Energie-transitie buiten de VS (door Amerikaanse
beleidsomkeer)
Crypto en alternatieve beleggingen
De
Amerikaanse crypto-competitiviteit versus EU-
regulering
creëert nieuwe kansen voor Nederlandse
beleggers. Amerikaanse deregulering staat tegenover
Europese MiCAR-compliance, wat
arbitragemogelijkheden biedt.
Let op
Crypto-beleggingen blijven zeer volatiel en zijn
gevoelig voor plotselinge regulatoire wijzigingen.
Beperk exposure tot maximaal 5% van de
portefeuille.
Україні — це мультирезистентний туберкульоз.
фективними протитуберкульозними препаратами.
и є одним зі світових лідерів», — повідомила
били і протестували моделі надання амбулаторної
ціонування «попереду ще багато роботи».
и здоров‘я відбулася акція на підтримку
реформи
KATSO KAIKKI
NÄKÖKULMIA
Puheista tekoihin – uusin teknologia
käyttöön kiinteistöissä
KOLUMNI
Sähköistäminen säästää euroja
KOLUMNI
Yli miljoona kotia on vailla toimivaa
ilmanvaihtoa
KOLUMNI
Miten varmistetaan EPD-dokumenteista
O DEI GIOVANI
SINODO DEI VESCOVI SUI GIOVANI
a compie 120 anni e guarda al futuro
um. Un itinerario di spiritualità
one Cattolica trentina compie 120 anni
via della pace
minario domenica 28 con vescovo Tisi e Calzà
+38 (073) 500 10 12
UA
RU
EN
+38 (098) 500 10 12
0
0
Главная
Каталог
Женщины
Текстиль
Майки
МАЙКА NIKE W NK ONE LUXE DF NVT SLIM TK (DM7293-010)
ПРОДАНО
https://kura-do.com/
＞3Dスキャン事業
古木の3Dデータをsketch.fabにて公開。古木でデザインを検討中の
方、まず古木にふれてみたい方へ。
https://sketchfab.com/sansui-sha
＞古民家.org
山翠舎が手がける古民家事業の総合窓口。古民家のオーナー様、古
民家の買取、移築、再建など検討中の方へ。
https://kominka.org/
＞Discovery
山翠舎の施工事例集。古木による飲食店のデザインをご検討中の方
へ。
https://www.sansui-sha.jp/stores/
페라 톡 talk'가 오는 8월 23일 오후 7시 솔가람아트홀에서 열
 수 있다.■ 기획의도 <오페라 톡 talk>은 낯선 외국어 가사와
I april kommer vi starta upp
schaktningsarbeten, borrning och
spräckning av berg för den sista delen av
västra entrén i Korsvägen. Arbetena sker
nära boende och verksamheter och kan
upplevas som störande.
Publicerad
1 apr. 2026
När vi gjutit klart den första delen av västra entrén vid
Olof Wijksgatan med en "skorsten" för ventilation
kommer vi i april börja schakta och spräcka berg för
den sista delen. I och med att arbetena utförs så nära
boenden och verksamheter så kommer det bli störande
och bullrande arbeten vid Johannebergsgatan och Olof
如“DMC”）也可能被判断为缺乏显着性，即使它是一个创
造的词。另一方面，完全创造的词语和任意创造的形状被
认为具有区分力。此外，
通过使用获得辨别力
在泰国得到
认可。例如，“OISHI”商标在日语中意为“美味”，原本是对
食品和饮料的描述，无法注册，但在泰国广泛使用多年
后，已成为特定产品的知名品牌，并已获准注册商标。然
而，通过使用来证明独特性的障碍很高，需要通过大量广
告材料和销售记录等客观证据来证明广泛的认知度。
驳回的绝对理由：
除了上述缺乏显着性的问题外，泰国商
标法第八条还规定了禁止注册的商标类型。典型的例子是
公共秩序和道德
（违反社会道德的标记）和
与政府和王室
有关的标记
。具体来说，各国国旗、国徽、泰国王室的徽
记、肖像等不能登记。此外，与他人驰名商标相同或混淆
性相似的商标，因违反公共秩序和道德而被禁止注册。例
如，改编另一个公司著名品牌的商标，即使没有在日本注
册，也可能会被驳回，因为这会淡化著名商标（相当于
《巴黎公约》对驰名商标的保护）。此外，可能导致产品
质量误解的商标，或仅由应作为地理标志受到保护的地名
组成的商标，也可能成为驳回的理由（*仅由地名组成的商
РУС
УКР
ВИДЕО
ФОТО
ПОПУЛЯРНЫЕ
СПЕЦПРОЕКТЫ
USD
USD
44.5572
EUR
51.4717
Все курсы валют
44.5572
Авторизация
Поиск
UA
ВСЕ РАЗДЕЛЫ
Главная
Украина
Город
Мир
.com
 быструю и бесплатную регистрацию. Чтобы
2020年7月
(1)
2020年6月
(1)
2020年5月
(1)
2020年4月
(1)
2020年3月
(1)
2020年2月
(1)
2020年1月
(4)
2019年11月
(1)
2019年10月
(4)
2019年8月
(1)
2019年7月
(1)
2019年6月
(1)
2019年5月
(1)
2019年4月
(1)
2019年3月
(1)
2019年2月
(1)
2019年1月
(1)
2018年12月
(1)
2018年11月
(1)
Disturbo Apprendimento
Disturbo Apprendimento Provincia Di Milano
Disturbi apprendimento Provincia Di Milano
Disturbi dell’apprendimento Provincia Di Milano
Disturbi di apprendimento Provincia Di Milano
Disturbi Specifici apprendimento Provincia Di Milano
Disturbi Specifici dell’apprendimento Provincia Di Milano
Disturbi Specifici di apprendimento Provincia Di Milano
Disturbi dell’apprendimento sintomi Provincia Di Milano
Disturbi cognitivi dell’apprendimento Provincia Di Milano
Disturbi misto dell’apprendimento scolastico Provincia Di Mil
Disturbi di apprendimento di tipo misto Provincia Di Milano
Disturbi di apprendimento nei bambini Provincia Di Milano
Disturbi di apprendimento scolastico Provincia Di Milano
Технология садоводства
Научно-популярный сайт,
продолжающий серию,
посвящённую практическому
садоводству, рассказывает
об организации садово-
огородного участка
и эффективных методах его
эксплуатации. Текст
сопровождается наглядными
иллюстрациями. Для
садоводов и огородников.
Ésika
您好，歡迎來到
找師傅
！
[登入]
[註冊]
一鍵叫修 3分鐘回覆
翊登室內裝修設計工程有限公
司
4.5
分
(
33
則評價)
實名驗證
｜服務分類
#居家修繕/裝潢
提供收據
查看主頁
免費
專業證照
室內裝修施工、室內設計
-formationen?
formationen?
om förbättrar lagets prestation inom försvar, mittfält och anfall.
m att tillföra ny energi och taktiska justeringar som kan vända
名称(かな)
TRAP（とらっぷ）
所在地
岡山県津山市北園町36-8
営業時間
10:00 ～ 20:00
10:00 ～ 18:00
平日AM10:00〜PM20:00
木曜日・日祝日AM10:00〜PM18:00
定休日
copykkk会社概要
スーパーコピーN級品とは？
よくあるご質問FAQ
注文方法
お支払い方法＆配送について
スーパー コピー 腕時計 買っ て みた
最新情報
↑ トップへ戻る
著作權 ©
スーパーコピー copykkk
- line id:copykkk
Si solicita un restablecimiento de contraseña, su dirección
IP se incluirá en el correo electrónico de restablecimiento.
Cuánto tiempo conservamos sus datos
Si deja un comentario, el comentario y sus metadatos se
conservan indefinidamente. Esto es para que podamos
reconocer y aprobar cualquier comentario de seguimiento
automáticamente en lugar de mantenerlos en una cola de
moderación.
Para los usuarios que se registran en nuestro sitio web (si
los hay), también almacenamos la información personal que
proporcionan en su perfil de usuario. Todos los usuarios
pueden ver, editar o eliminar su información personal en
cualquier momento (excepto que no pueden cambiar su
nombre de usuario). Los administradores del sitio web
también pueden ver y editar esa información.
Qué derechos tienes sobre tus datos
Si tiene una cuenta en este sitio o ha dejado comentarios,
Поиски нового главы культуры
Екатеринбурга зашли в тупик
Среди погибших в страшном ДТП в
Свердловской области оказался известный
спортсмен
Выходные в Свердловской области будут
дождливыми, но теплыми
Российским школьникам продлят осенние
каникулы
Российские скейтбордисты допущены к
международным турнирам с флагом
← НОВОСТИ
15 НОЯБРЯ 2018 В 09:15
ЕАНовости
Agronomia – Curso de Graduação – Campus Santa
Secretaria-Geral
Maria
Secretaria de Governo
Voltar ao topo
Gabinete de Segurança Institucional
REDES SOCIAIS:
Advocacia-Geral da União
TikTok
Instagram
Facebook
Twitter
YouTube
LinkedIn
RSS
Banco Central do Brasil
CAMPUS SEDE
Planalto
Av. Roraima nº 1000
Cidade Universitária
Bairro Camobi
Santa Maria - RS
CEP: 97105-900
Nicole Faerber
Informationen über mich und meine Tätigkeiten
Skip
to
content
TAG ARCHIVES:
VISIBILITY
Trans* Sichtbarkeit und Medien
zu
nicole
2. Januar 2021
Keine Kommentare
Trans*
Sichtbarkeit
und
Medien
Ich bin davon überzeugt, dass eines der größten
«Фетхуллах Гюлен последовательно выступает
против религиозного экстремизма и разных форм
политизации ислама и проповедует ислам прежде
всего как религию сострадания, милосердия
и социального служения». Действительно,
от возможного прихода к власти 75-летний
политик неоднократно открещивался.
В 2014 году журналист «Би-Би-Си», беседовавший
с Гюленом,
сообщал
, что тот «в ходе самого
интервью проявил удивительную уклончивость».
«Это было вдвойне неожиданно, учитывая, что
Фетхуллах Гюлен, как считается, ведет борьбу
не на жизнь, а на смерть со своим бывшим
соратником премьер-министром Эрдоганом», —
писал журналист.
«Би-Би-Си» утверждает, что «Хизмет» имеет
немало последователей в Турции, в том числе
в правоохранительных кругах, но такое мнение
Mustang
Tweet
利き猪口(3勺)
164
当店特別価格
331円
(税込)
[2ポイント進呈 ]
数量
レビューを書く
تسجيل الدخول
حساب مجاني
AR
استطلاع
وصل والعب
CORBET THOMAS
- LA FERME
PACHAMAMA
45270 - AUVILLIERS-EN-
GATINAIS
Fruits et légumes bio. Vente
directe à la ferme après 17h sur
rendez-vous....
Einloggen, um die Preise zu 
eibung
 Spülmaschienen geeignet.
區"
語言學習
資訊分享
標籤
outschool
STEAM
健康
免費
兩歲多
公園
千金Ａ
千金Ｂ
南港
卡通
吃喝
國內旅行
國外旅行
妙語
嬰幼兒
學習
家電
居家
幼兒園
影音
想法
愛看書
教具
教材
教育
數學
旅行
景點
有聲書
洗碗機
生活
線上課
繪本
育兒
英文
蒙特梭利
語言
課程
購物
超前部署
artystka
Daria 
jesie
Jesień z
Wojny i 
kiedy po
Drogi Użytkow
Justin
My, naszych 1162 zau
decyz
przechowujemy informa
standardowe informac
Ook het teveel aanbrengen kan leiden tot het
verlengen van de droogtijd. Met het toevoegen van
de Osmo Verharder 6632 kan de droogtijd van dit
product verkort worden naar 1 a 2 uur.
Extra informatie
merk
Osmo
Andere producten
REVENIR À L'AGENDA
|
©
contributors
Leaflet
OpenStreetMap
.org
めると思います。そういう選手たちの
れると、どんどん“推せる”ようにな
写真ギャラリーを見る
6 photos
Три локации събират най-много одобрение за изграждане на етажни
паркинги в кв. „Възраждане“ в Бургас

──────────────────────────────

#### [EXERCISE OBJECTIVE]
Only the lines from the beginning of the material above through the line with "spräckning av berg för den sista delen av" are wanted; extract them exactly.

#### [EXERCISE RESPONSE]
Energie-transitie buiten de VS (door Amerikaanse
beleidsomkeer)
Crypto en alternatieve beleggingen
De
Amerikaanse crypto-competitiviteit versus EU-
regulering
creëert nieuwe kansen voor Nederlandse
beleggers. Amerikaanse deregulering staat tegenover
Europese MiCAR-compliance, wat
arbitragemogelijkheden biedt.
Let op
Crypto-beleggingen blijven zeer volatiel en zijn
gevoelig voor plotselinge regulatoire wijzigingen.
Beperk exposure tot maximaal 5% van de
portefeuille.
Україні — це мультирезистентний туберкульоз.
фективними протитуберкульозними препаратами.
и є одним зі світових лідерів», — повідомила
били і протестували моделі надання амбулаторної
ціонування «попереду ще багато роботи».
и здоров‘я відбулася акція на підтримку
реформи
KATSO KAIKKI
NÄKÖKULMIA
Puheista tekoihin – uusin teknologia
käyttöön kiinteistöissä
KOLUMNI
Sähköistäminen säästää euroja
KOLUMNI
Yli miljoona kotia on vailla toimivaa
ilmanvaihtoa
KOLUMNI
Miten varmistetaan EPD-dokumenteista
O DEI GIOVANI
SINODO DEI VESCOVI SUI GIOVANI
a compie 120 anni e guarda al futuro
um. Un itinerario di spiritualità
one Cattolica trentina compie 120 anni
via della pace
minario domenica 28 con vescovo Tisi e Calzà
+38 (073) 500 10 12
UA
RU
EN
+38 (098) 500 10 12
0
0
Главная
Каталог
Женщины
Текстиль
Майки
МАЙКА NIKE W NK ONE LUXE DF NVT SLIM TK (DM7293-010)
ПРОДАНО
https://kura-do.com/
＞3Dスキャン事業
古木の3Dデータをsketch.fabにて公開。古木でデザインを検討中の
方、まず古木にふれてみたい方へ。
https://sketchfab.com/sansui-sha
＞古民家.org
山翠舎が手がける古民家事業の総合窓口。古民家のオーナー様、古
民家の買取、移築、再建など検討中の方へ。
https://kominka.org/
＞Discovery
山翠舎の施工事例集。古木による飲食店のデザインをご検討中の方
へ。
https://www.sansui-sha.jp/stores/
페라 톡 talk'가 오는 8월 23일 오후 7시 솔가람아트홀에서 열
 수 있다.■ 기획의도 <오페라 톡 talk>은 낯선 외국어 가사와
I april kommer vi starta upp
schaktningsarbeten, borrning och
spräckning av berg för den sista delen av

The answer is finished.